Platinum(IV) prodrugs c,c,t-[PtCl2(NH3)(2)(OH)(amlexanox)] (MAP) and c,c,t-[PtCl2(NH3)(2)(amlexanox)(2)] (DAP) were synthesized by reacting amlexanox with oxo-platin and characterized by NMR, HR-MS, HPLC, and elemental analysis. The complexes could be reduced to platinum(II) species and amlexanox to exert antitumor activity. Generally, MAP was more potent than DAP and cisplatin towards various human cancer cell lines; particularly, it was active in cisplatin-resistant Caov-3 ovarian cancer and A549/DDP lung cancer cells.

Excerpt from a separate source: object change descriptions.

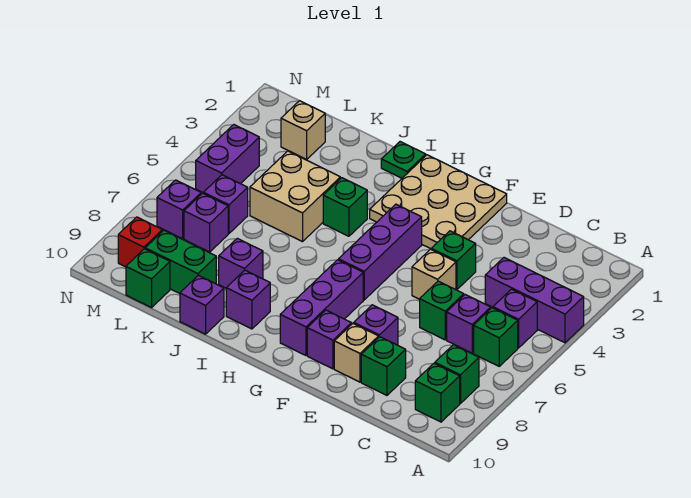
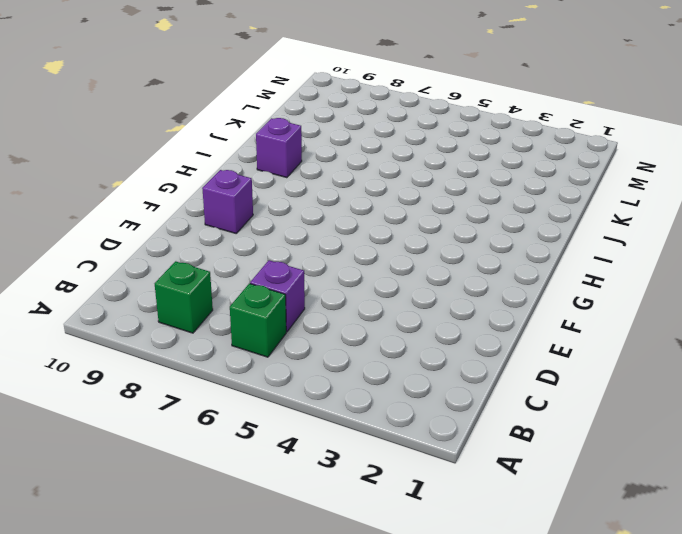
none -> purple brick A4:C4 level 1
none -> purple brick B5 level 1
none -> green brick B9 level 1
none -> green brick D6 level 1

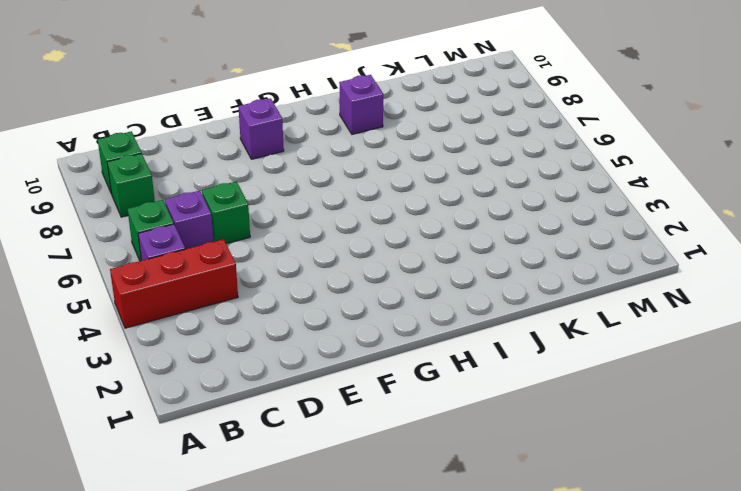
red brick A4:C4 level 1 -> purple brick A4:C4 level 1
none -> green brick D9 level 1
none -> green brick E4 level 1
none -> tan brick E5 level 1
none -> purple brick E8 level 1

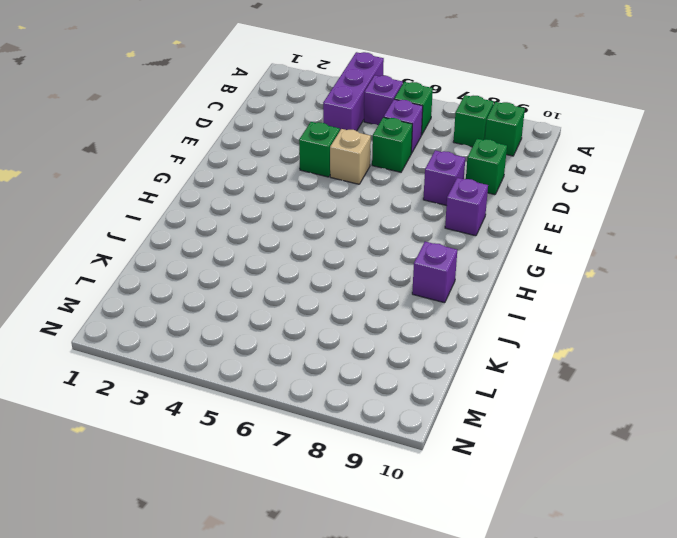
none -> tan brick E9 level 1
none -> tan plate F1:H3 level 1
none -> purple brick G4:G6 level 1
none -> purple brick G7:G9 level 1

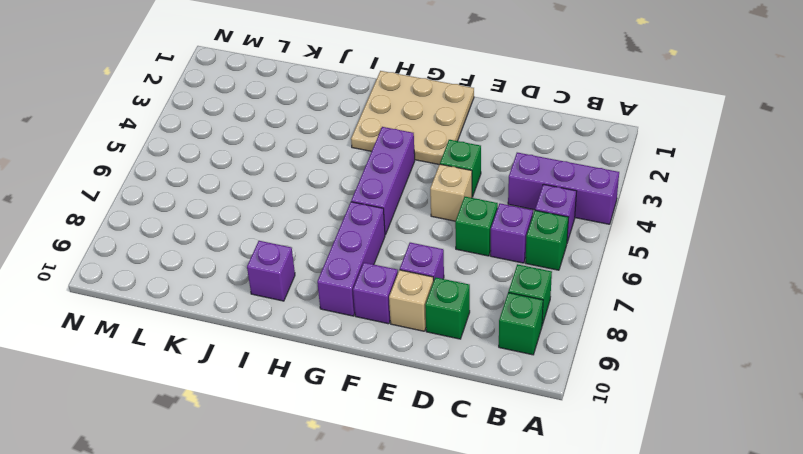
none -> green plate I1 level 1
none -> green brick I4 level 1
none -> tan brick J4:K5 level 1
none -> purple brick J8 level 1

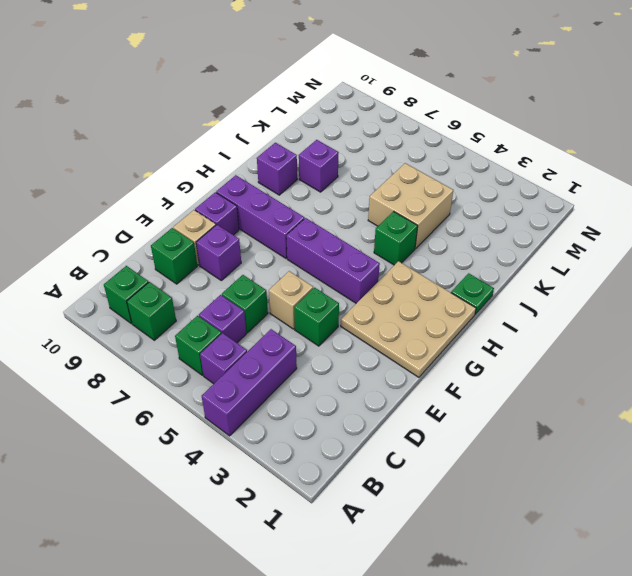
none -> purple brick J10 level 1
none -> green brick K9:L9 level 1
none -> tan brick L2 level 1
none -> purple brick L6 level 1

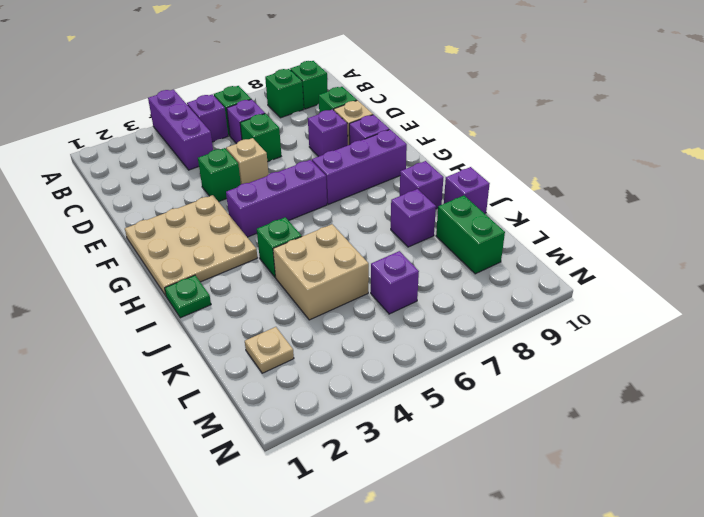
tan plate L2 level 1 -> tan brick L2 level 1
none -> purple brick L7 level 1
none -> green brick L10 level 1
none -> purple brick M4:M5 level 1
none -> purple brick M7 level 1

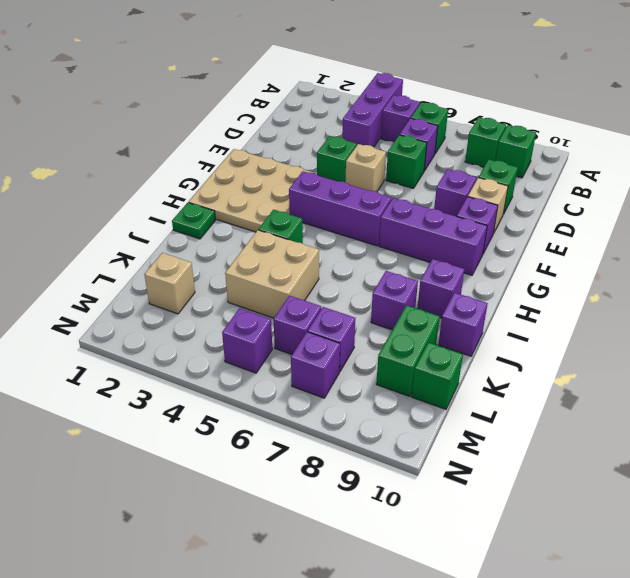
purple brick M5 level 1 -> purple brick M4:M5 level 1
none -> red brick M9 level 1

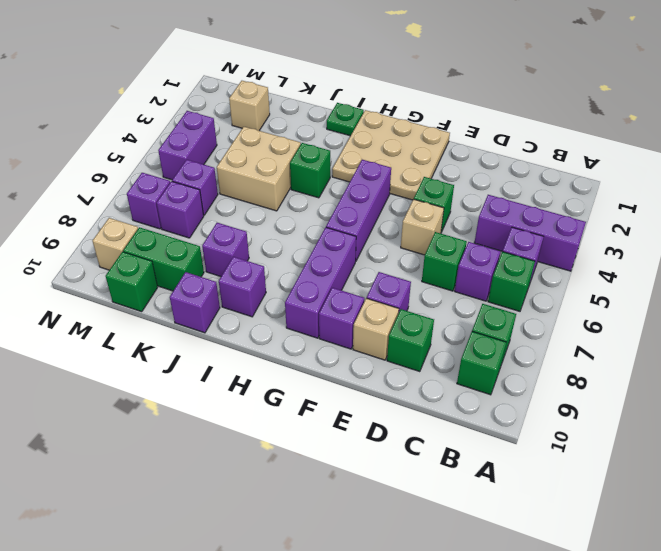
tan brick M9 level 1 -> red brick M9 level 1

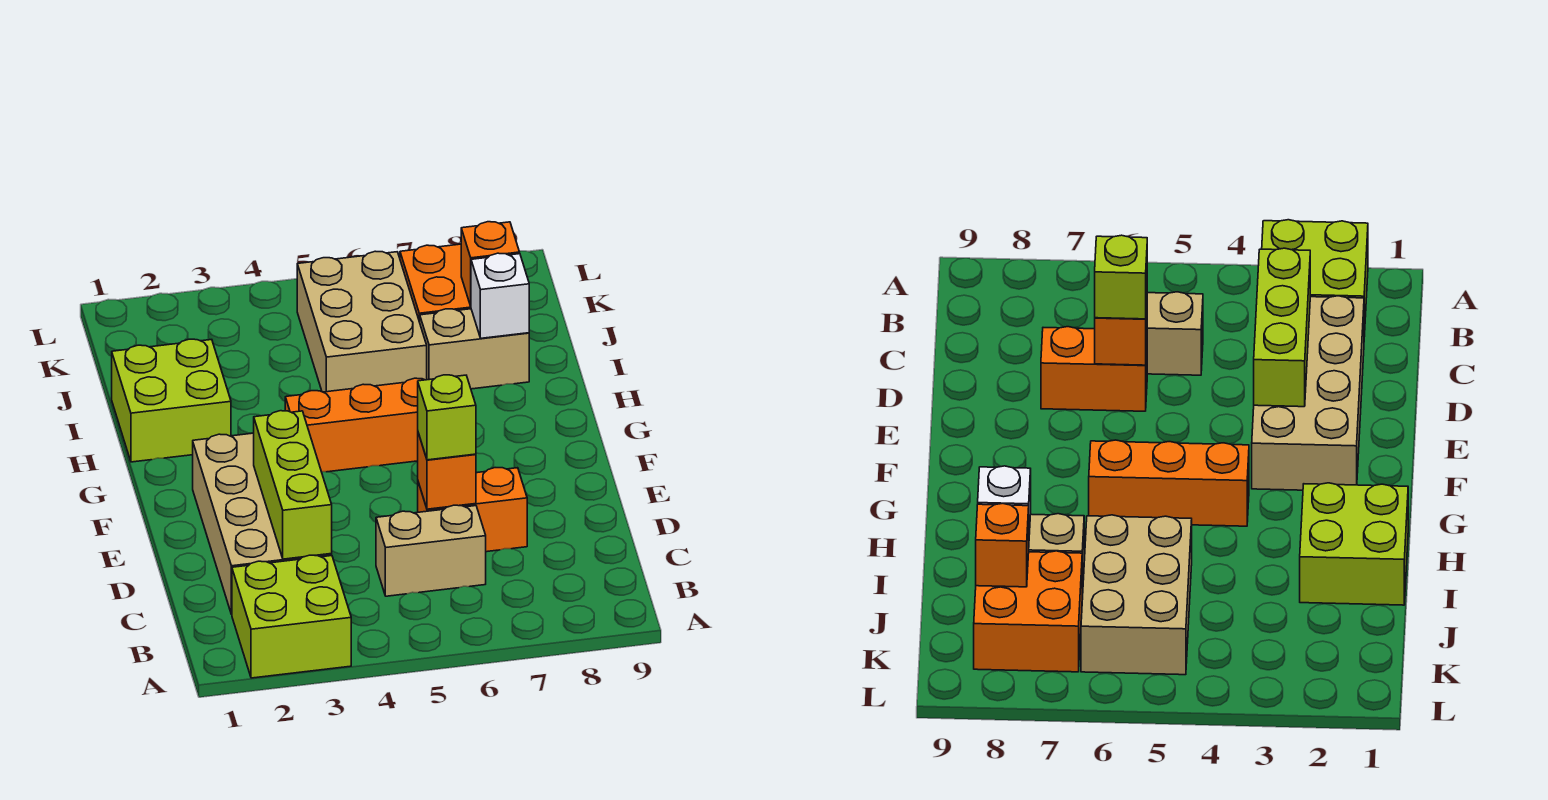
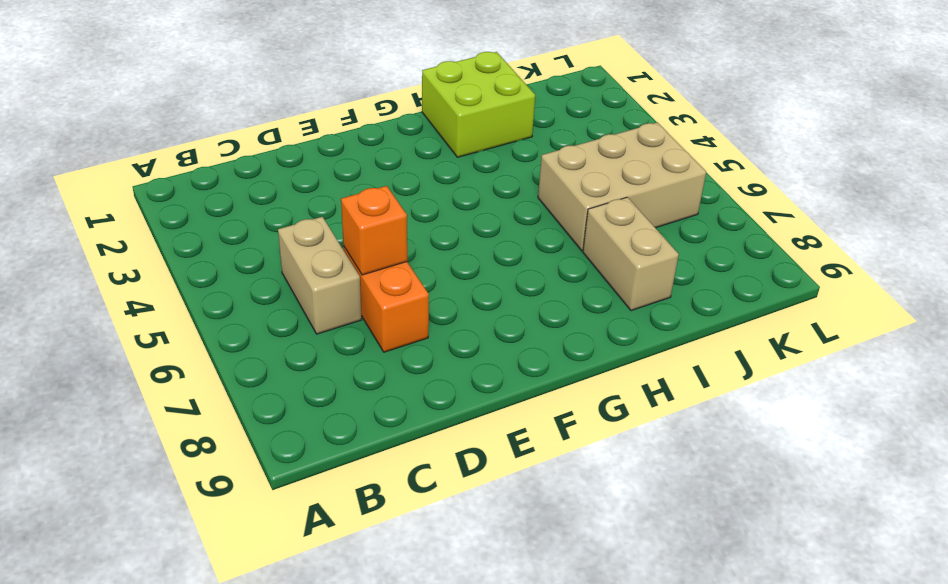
none -> lime brick A2:B3 level 1
none -> tan brick C2:F3 level 1
none -> orange brick G4:G6 level 1

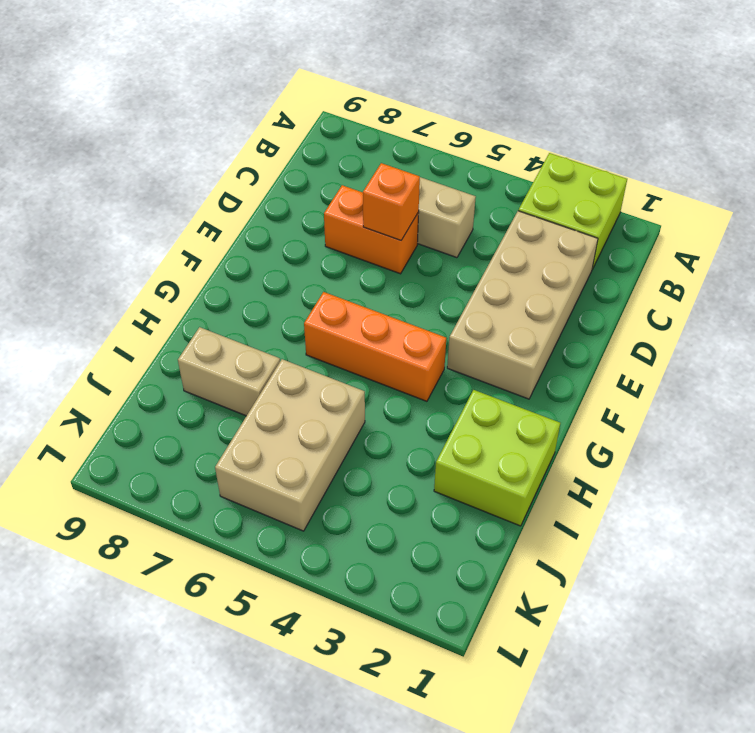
none -> orange brick J7:K8 level 1
none -> lime brick C3:E3 level 2
none -> white brick I8 level 2

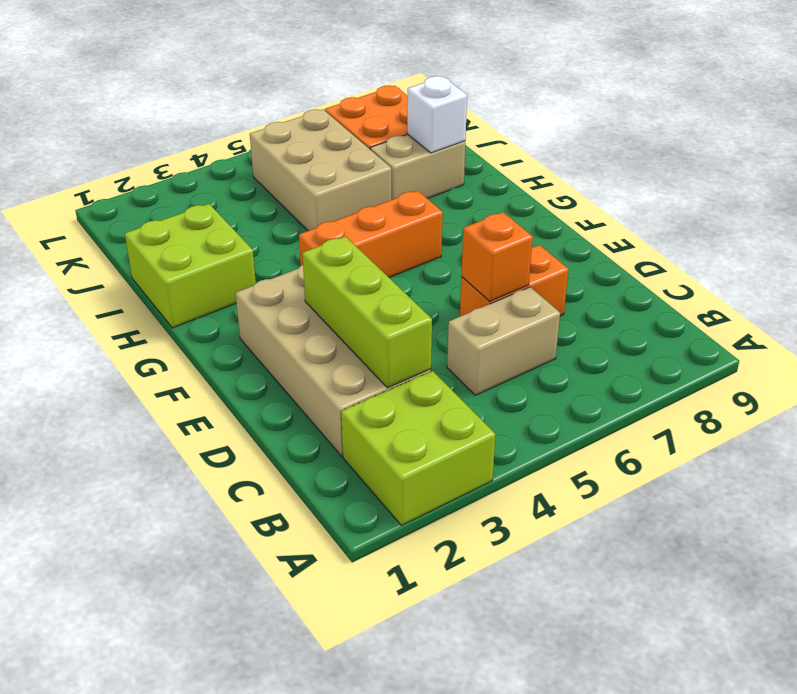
none -> orange brick J8 level 2
none -> lime brick D6 level 3

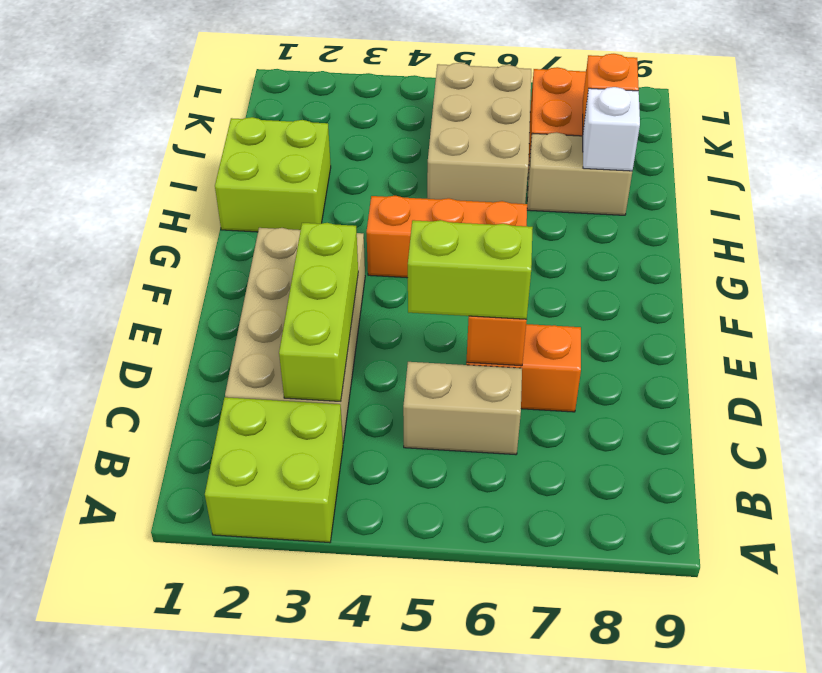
lime brick D5:D6 level 3 -> lime brick D6 level 3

MAP induced serious damage to DNA, remarkable change in mitochondrial morphology, decrease in mitochondrial membrane potential, release of cytochrome c from mitochondria, and up-regulation of pro-apoptotic protein Bax in Caov-3 cells, thereby leading to evident apoptosis. Meanwhile, MAP markedly promoted the autophagic flux, including affecting the expression of microtubule-associated protein light chain 3 (LC3) and autophagy adaptor protein p62 in Caov-3 cells, with an increase in the ratio of LC3-II/LC3-I and a decrease in p62, thus trigging the occurrence of autophagy. The MAP-induced bimodal cell death mode is uncommon for platinum complexes, which presents a new possibility to invent anticancer drugs with unique mechanism of action.

Automated summary

Platinum(IV) prodrugs, c,c,t-[PtCl2(NH3)(2)(OH)(amlexanox)] (MAP) and c,c,t-[PtCl2(NH3)(2)(amlexanox)(2)] (DAP), were synthesized and characterized. These complexes exhibited potent antitumor activity in various human cancer cell lines, particularly in cisplatin-resistant ovarian and lung cancer cells. The mechanism of action involved DNA damage, mitochondrial dysfunction, and regulation of apoptosis and autophagy.